SELECTED EXTRACT:
──────────────────────────────

I have such a fear of dying. I recently heard the thought that death gives life meaning, and although that can bring some comfort, overall, it still makes me question to myself “have I done enough” and this makes me sad. It makes me sad to think about all of the life I have not lived yet. It makes me sad to think about all of the experiences I have not shared with my husband and child yet. It makes me feel like I am going to miss out so much. This is a slippery slope to go on and seriously my mind just slides right in. I have to be careful.

So how do I overcome this? How do I overcome this feeling of helplessness while feeling so worn down? Usually I would say to a friend if they sought my help, I would tell them the following: Take time to feel your feelings. Then find every way possible to laugh. Find the positives that way. Eat really well. Groom really well. Wear nice clothes, wear makeup and perfume or whatever makes you feel good when you look at yourself in the mirror. Be good to yourself. Be easy on yourself, and trust that everything is happening as it ought to. Surround yourself with people you love and who love you. Do what makes you feel the best. Do what brings you joy. Create, create, create. Focus on the love, the joy, the goodness happening right now.

PTSD Triggered

Yesterday I got the opportunity to visit a new mum and her now two week old baby girl. They are both healthy and getting to know one another. Mum has plenty of milk, baby is sleeping as newborn babies do, in little spurts, and they are in contact consistently.

When I held the baby yesterday I had the strangest feelings. It wasn’t a feeling that I wanted to have another baby, in fact it was the exact opposite. I felt uncomfortable holding the baby and really tried to get into the warm loving mood with the newborn, but it didn’t really come. I marvelled at how new she was and how perfect her little features were and was able to almost objectively enjoy the situation, but deep down it wasn’t what I thought I would feel. As most of the mums in my mums group are “clucky” I excepted that I may feel like that too, but no.

──────────────────────────────

Saved data entries
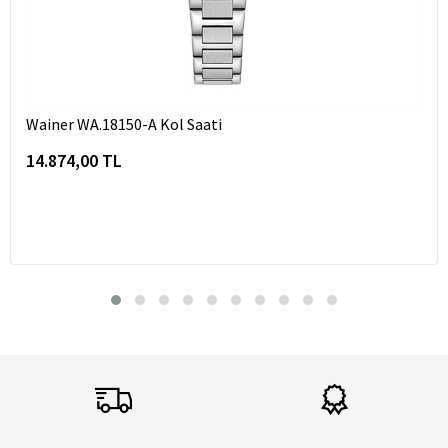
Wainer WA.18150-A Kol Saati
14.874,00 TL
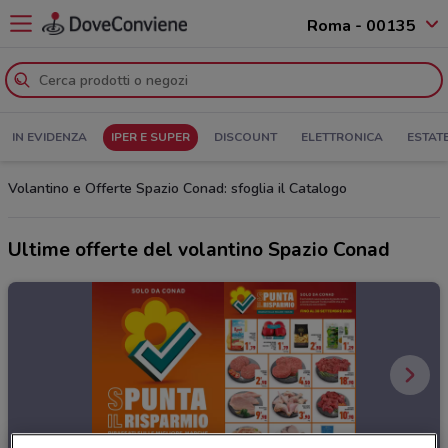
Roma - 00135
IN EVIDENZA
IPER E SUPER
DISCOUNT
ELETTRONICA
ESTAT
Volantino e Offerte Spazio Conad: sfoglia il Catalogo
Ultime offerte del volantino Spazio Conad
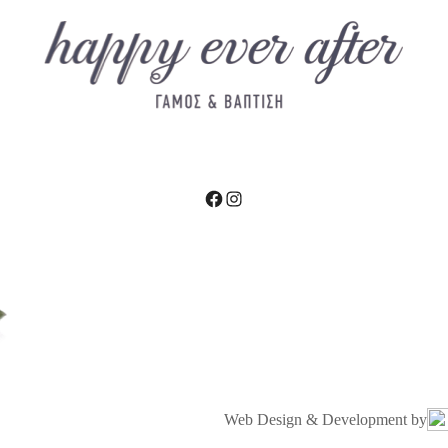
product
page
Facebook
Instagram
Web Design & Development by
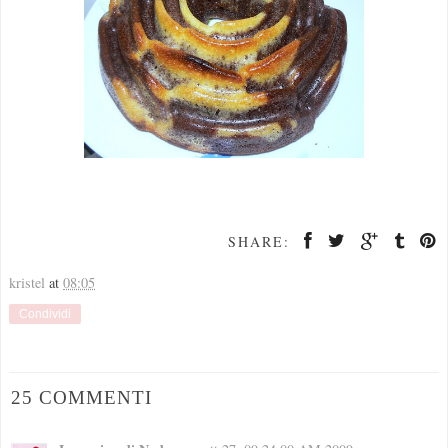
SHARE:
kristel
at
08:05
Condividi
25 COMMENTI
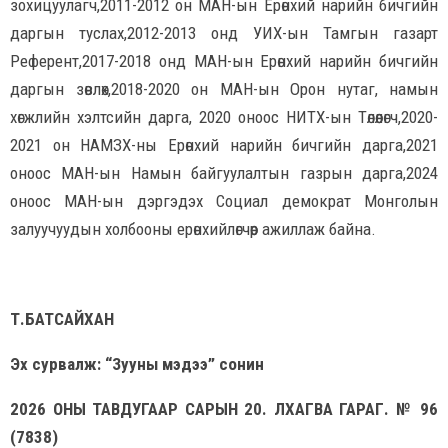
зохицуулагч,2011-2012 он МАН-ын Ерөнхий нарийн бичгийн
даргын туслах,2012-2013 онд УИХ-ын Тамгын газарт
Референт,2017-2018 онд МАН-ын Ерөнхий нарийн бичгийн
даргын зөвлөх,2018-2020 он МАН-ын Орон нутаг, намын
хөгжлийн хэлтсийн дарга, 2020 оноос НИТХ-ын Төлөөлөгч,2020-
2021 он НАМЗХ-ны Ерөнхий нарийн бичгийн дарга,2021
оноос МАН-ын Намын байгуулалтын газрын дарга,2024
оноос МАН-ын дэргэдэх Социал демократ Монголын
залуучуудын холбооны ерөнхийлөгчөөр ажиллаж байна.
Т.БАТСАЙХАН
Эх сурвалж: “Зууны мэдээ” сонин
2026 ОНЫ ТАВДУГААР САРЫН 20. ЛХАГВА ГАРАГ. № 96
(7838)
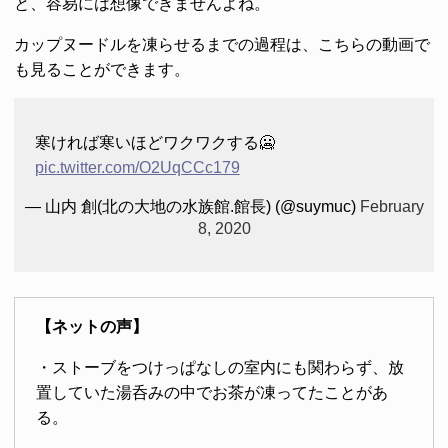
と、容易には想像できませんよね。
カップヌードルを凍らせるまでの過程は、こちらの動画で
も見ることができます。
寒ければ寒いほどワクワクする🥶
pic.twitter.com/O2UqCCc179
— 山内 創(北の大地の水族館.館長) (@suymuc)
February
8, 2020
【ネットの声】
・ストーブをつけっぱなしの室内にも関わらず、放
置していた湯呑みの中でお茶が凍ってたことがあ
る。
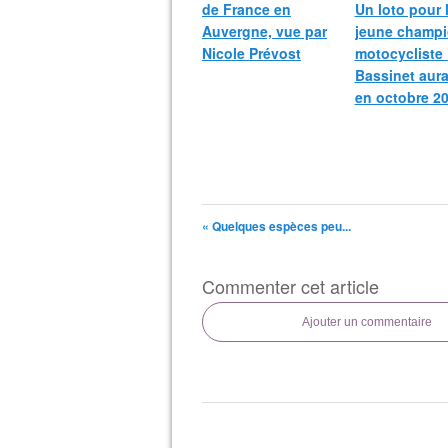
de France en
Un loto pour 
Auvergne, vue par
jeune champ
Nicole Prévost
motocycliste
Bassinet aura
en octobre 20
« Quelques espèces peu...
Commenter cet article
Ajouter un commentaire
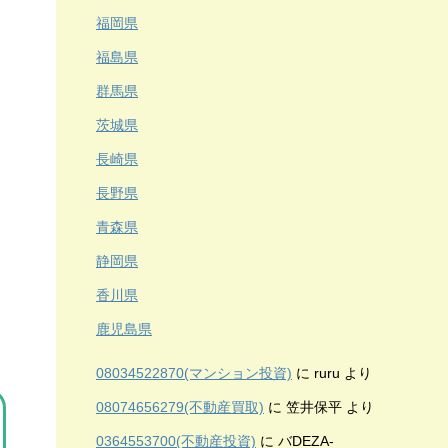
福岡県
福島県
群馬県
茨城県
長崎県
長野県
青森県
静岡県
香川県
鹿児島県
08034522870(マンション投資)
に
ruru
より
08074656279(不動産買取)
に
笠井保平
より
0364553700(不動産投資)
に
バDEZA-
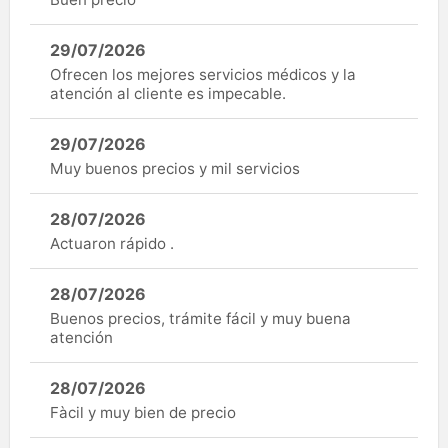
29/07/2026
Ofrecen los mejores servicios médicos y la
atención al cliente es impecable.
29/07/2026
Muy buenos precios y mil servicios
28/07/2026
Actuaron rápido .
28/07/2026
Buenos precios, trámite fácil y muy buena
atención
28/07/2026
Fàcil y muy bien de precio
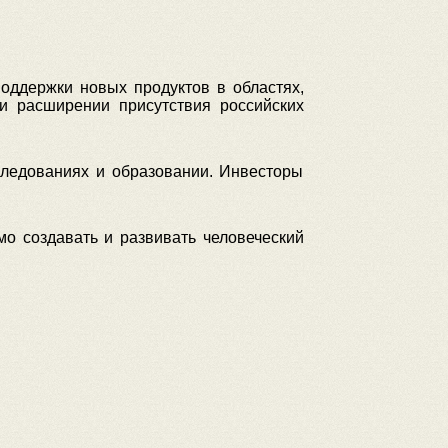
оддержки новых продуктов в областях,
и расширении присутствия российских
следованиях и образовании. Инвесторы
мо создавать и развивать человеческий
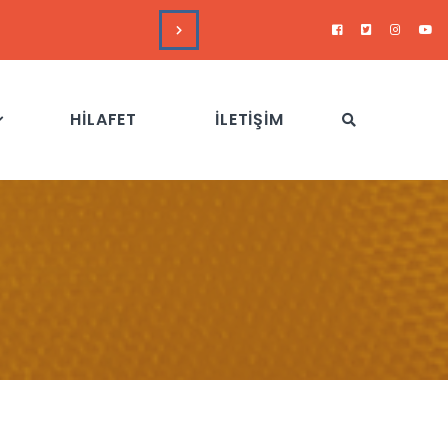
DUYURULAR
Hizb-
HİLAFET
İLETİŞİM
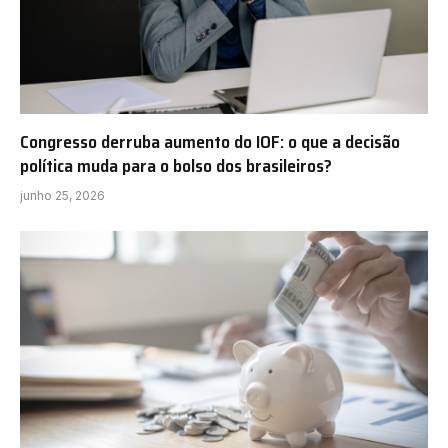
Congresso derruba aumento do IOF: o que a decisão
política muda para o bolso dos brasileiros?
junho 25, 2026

──────────────────────────────

EXERCISE SET:
- a) According to the blog excerpt on fear of dying and motherhood, how old was the baby girl the writer visited?
- b) Continue the blog excerpt on fear of dying and motherhood, starting after its last sentence.

ANSWERS BY ITEM NUMBER:
- a) Two weeks old.

- b)
The interesting thing is that I could feel the feelings of trauma, of hardship, that I associate with that stage of life. They felt incredibly real, and even moreso today for some reason. I came home and told my husband last night that I was officially over that stage of life and that we will not be having any other children. He was agreeable as he usually is, I think he was rather relieved, because it was also quite a traumatic event for him too. The son we do have is an incredible person and I am thankful every day that he is ours and that we get to grow and learn with him. I certainly don’t think we will be missing out by not having another child.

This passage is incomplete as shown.